(DOCUMENT SEGMENT)

The original Site Reliability Engineering term comes from Google’s internal engineering teams and their efforts to ensure the highest availability and reliability of the vast and complex systems that the web giant is running. But to actually understand the philosophy of the SRE approach, let’s first establish the traditional operational model for IT systems support. While depending on the industry the IT departments across organizations might be vastly different, and the SRE role is often attributed with organizations that create applications and run infrastructure themselves, a lot of the principles are applicable on a wider scope, especially since the ways of managing infrastructure have been evolving significantly over the years.

The typical support organization


Imagine your typical enterprise organization. It might be developing IT products themselves, or might just be using IT systems to fulfill their main business objectives. They are following ITIL and are highly siloed. On the infrastructure side they might have an L1 support team (we’re talking about the infrastructure support here, not the end user service desk), looking at monitoring dashboards and actively reacting to alerts they see in the monitoring system, patching the servers and occasionally getting some requests/tickets from the users who use the systems they support when something doesn’t work.


Their main goal is to keep the lights green, fix some of the minor issues and, when necessary, escalate to L2 support teams, which are typically more specialized. The L2 teams work on these more complex problems, using a skillset that’s deeper in a certain area and occasionally might escalate to an even more advanced tier of support personnel.


In the end, the whole support organization works on keeping the systems running and keeping their ticket queue clean. Larger changes are treated as projects and are usually performed by other teams, having distinct lines of responsibility.


This highly structured approach certainly has some appeal. But it also has some room for improvement, especially in areas of constant infrastructure improvement and employee growth. More so in these public cloud, container and IaC driven times.


SRE principles and ways of working


To dive deeper into the principles embraced by SRE, let’s look at the seven main principles, originally derived by the SRE working model at Google. That is embracing risk, service level objectives, toil elimination, monitoring, release engineering, automation and simplicity.


With the traditional approach of “keeping the lights on”, embracing risk is definitely not on the forefront of the engineer’s agenda. And to be clear, we are not talking about spontaneous unapproved changes in production because someone “felt like it was the right time and thing to do something”. We’re talking about a “good enough” service level, which allows you to provide the service to your internal or external customers. At some point, you will reach a level of diminishing returns and a risk that can be tolerated for the current circumstances.


As we looked at an example of a support model in an organization, often the motivation for the teams is to resolve tickets and have a better uptime. However, this might not often be the right set of metrics. Service level objectives (SLOs) are metrics that are bound to the customer’s satisfaction and based on service level indicators. Yes, uptime numbers are important. But it is just as important to focus on the right ones and have mitigations in place. The availability of a single server being down for an hour might be utterly unimportant, if only a single user was directed to it prior to the load balancer detecting it and redirecting the customer to a different backend. However, even when everything seems green, but the users have to wait 5 seconds each time they click a button, that’s going to hurt the user experience significantly more.


The next and very related principle is monitoring. And this is not something new: knowing what things are important and what actually needs monitoring can significantly reduce noise and both effectively react to incidents (ideally, even without the customer noticing) and plan for improvements. And these, of course, would have to be aligned with the SLOs, as metrics of large distributed systems (the ones that SREs are typically associated with) are often different than your small 3-tier LOB application, which has 50 users.

[Joint position lists]
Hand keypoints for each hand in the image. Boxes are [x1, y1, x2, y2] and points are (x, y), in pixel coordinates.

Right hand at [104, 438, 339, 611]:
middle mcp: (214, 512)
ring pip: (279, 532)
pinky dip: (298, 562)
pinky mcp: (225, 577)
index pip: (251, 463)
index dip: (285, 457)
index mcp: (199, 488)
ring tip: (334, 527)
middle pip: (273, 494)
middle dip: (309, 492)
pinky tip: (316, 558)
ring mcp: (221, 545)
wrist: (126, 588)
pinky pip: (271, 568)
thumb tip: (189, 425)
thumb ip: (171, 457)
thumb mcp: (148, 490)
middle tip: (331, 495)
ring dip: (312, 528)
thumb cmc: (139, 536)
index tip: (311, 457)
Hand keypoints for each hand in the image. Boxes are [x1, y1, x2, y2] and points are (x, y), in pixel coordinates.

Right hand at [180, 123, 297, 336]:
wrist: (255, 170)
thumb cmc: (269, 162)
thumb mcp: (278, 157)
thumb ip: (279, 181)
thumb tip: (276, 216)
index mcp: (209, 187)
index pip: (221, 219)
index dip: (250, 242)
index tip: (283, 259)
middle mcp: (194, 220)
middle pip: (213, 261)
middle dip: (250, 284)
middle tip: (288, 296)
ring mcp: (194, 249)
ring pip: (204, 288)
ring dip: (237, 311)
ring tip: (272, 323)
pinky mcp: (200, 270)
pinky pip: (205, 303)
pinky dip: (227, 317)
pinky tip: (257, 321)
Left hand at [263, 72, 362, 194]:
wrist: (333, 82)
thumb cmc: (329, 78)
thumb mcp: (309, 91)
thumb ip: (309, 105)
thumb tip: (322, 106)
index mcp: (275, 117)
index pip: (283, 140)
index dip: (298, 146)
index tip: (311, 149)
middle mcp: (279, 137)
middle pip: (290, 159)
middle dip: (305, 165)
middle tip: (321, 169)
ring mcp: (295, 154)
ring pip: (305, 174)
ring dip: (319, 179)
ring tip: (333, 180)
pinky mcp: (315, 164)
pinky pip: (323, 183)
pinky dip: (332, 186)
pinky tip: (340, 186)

(TASK) Revise the stretch of the Site Reliability Engineering passage from "In the end, the" through "lines of responsibility.", replacing "ticket queue" with "work queue". These entries have no connection to the Site Reliability Engineering passage.

(RESULT)
In the end, the whole support organization works on keeping the systems running and keeping their work queue clean. Larger changes are treated as projects and are usually performed by other teams, having distinct lines of responsibility.